> **WHAT THE TASK REQUIRES**
Given the entries that follow, write out exactly the lines starting at the one containing "hfov_deg: 51.4" and ending at the one containing "f_number: 4.8", both ends included, and only those.

[Camera calibration parameters]
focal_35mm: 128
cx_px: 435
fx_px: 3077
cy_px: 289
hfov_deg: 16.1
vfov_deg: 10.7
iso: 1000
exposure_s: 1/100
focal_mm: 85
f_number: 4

==

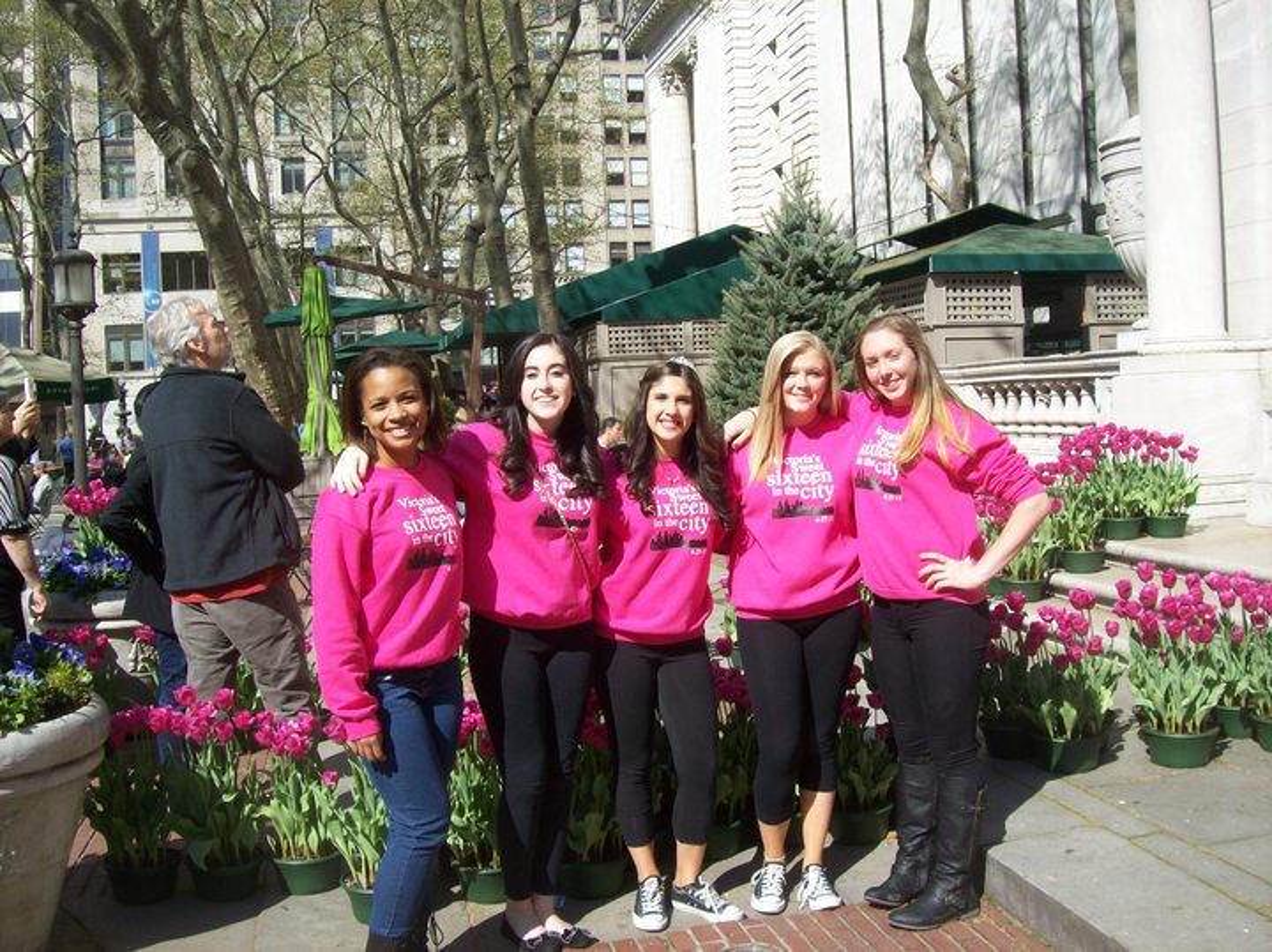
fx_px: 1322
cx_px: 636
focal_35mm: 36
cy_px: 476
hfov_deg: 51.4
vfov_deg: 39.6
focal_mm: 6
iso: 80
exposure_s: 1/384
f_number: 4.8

> **TASK ANSWER**
hfov_deg: 51.4
vfov_deg: 39.6
focal_mm: 6
iso: 80
exposure_s: 1/384
f_number: 4.8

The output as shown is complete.